At the time when Antiphon composed his speeches, Attic prose had not settled down into any fixed forms. The first of the orators was therefore an explorer in language; he was not hampered by traditions, and this freedom was an advantage; but on the other hand, the insufficiency of models threw him back entirely on his own resources.

Of his predecessors in prose-writing, the early historians were of no account as stylists. Herodotus wrote in a foreign dialect and a discursive colloquial manner which was unsuited to the needs of oratory; Gorgias, indeed, used the Attic dialect, but had hindered the growth of prose by a too copious use of florid poetical expression. Antiphon, therefore, had little to guide him, and we should expect to find in his work the imperfections which are natural in the experimental stage of any art.
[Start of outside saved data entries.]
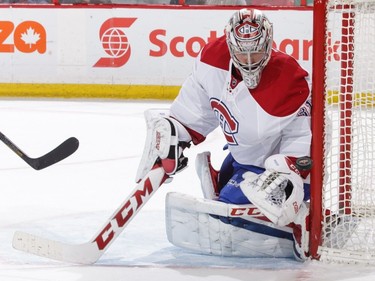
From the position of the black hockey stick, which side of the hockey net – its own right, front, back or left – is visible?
front

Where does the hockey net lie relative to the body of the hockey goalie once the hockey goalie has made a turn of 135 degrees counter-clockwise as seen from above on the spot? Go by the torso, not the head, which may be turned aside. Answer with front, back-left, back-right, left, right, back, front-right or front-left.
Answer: front

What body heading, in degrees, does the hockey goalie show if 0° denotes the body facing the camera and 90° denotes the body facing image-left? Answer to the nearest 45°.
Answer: approximately 45°

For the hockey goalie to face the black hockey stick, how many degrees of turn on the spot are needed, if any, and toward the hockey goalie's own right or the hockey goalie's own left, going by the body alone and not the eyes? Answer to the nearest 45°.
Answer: approximately 45° to the hockey goalie's own right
So few of his works remain that we cannot trace any development in his style; it is only possible to guess at certain influences which may have helped to form it.

He must have been familiar with the methods of the best speakers in the assembly and the law-courts of the Periclean age; without great experience of procedure in both he could not have hoped for any success as a speech-writer. He must have been versed in the theories of the great Sophists, such as Protagoras and, more particularly, Gorgias; and the model discourses which they and others composed for their pupils' instruction were, no doubt, accessible to him. The general influence of Sophistry is, however, to be traced more in the nature of his arguments than in his style.1

1 The Sophistical element is very prominent, especially in the tetralogies. Like Tisias he makes great use of arguments from probability.